Why Does Height Formula Use -16 Instead of -32?
Date: 01/31/2008 at 17:52:42 From: Andy Subject: why does the falling object model use 16 (not 32) h = -16t^2 + s is given as the position of a falling object model, but 32ft per sec^2 is the acceleration of gravity. If something is falling with the acceleration of gravity (32ft per sec^2) why to find the position do you use 16 ft per sec^2? I haven't had physics (I'm an alg II student), and I can't connect this to real life. Can you explain it?
Date: 01/31/2008 at 19:57:23 From: Doctor Rick Subject: Re: why does the falling object model use 16 (not 32) Hi, Andy. The coefficient of the t^2 term is HALF the acceleration. That's the reason for the 16. When you get to calculus, you will learn how this works (the acceleration is the second derivative of at^2, which is 2a). Before you get there, you can get the idea by constructing a table. Suppose an object starts at rest and begins falling at t=0. The instantaneous speed after one second is 32 feet per second; the *average* speed over the first second (from t=0 to t=1) is (0+32)/2 = 16 feet/sec. If the average speed over each 1-second interval increases by 32 feet per second from one second to the next, then we can tabulate the distance moved in each second, and add them up to get the position at the end of each 1-second interval: Time interval Avg. speed Dist moved Cumulative distance ------------- ---------- ---------- ------------------- 0 to 1 second 16 ft/sec 16 feet 16 feet 1 to 2 seconds 48 ft/sec 48 feet 64 feet 2 to 3 seconds 80 ft/sec 80 feet 144 feet 3 to 4 seconds 112 ft/sec 112 feet 256 feet What formula gives the position as a function of the elapsed time? It's 16 times the square of the number of seconds: after 1 second: 16 * 1^2 = 16 feet after 2 seconds: 16 * 2^2 = 64 feet after 3 seconds: 16 * 3^2 = 144 feet after 4 seconds: 16 * 4^2 = 256 feet - Doctor Rick, The Math Forum http://mathforum.org/dr.math/
Date: 02/01/2008 at 14:32:33 From: Andy Subject: Thank you (why does the falling object model use 16 (not 32)) Thank you for the explanation, it was exactly what I needed. I still have some thinking to do about the 16 for the first second but 32 for every subsequent second, but it is starting to make more sense. Can't wait to get to calculus!
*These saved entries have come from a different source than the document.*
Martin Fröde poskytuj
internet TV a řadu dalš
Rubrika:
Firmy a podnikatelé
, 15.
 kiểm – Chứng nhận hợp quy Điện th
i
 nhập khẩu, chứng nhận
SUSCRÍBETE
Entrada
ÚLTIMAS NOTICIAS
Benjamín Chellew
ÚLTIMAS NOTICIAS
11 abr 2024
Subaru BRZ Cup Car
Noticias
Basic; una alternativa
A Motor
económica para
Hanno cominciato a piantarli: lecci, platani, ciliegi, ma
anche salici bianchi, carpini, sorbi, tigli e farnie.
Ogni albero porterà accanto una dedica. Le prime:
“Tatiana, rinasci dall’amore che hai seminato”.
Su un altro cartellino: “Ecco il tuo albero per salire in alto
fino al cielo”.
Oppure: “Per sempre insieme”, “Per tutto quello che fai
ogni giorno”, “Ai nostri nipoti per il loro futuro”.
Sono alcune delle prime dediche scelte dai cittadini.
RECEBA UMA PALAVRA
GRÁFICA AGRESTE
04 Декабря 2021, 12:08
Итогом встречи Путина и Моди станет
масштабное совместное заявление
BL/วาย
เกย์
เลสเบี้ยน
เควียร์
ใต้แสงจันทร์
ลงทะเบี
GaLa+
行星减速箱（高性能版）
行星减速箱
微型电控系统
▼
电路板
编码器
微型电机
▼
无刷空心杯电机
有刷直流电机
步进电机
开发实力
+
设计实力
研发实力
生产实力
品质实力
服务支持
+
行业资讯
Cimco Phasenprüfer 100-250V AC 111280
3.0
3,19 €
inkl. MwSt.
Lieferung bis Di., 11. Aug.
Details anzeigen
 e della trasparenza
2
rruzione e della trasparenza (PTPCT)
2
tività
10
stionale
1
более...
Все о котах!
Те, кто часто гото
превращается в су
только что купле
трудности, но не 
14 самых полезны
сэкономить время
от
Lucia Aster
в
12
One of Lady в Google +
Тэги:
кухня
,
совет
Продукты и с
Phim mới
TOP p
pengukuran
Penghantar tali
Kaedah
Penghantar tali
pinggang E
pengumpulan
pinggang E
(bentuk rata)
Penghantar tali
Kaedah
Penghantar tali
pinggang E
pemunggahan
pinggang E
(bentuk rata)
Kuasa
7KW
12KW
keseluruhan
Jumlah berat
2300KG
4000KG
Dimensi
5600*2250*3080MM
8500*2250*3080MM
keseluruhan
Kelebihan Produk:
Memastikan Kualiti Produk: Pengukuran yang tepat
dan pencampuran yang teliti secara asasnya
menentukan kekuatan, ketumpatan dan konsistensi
Date: 02/01/2008 at 15:26:04 From: Doctor Rick Subject: Re: Thank you (why does the falling object model use 16 (not 32)) Hi, Andy. I'll say a bit more about the 16 for the first second. You know that constant acceleration means the velocity is increasing at a constant rate. Suppose we broke it down into 1/10 second intervals. If the velocity is 0 at t=0, and 32 at t=1, then it will be as follows at the 1/10 second intervals: t v --------- 0.0 0.0 0.1 3.2 0.2 6.4 0.3 9.6 0.4 12.8 0.5 16.0 0.6 19.2 0.7 22.4 0.8 25.6 0.9 28.8 1.0 32.0 You could average all these values the long way--or you could notice that the first plus the last equals 32.0, and the second plus the next-to-last also equals 32.0, and so on. If we average the two values in any of those pairs, we'll get 32.0/2 = 16.0. Then we can average these averages; they are all the same, so the average must be 16.0. In general, for uniformly accelerated motion, the average velocity over an interval is equal to the average of the initial and final velocities. And in general (not just for uniformly accelerated motion), the distance traveled is equal to the average velocity multiplied by the time interval. That's how I built my table. Calculus will extend this thinking by breaking down the interval further and further, approaching infinitely many parts. Such thinking will then become exact, and will be put on solid ground. But for constant acceleration, it turns out that the correct result is exactly the same as what I have shown you by some slightly fuzzy arguments. - Doctor Rick, The Math Forum http://mathforum.org/dr.math/
Date: 02/01/2008 at 15:51:30 From: Andy Subject: Thank you (why does the falling object model use 16 (not 32)) Fuzzily getting clearer (a lot) - thanks for getting down to my level.